Sunday, 13 March 2011

Feeding the Vines

Alex and Philip distributing the nutrients by hand

During last year's growing season it was obvious that we had a number of mineral deficiencies in the vineyard evidenced by discolouring of the foliage. For example magnesium deficiency turns pinot leaves red and low levels of Iron result in yellow leaves on the Chardonnay. This was confirmed by soil analysis which identified low levels of Iron, Magnesium, Phosphorus, Manganese, Molybdenum and Sodium. Whilst Boron levels were adequate its availability will be restricted due to the high pH of the soil caused by high levels of Calcium.

The main concerns are the Magnesium deficiency and the need to maintain adequate Boron which has a very significant role in bud formation and pollen production and viability. Together with Calcium, Boron also helps form strong cell walls enabling the vine to withstand disease. It also enhances the uptake of Potassium and Magnesium and is a basic contributor in nucleic acid, carbohydrate and protein synthesis.

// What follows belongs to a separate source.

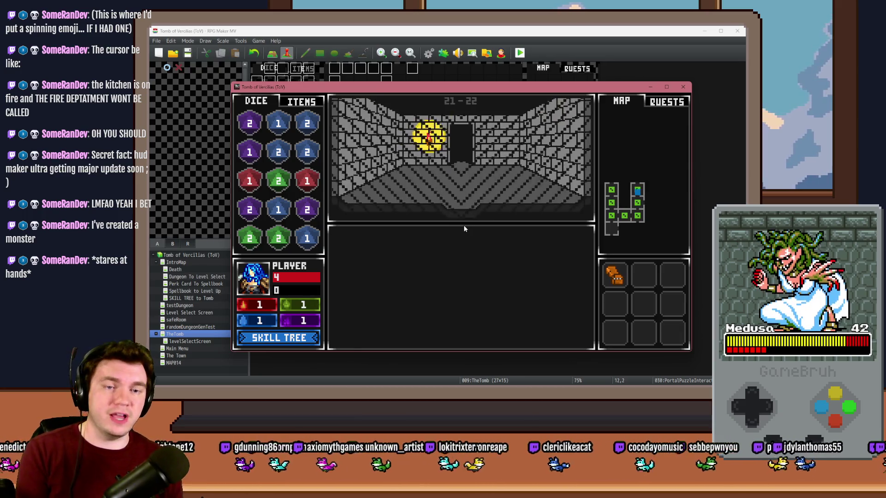
click(473, 285)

Being organic we have to be very careful about what we use on the vineyard, but we have obtained permission from our certification body Organic Farmers and Growers (OF&G) to use soil applied Boron, and Sulphur which will also help lower pH levels and improve Nitrogen assimilation. Our agronomist, John Buchan recommended 25kg/ha of Sulphur, 10kg/ha of Boron and  125kg/ha of Magnesium.

As the vineyard has been so wet we have had to apply everything manually by walking up and down the rows scattering the granules by hand!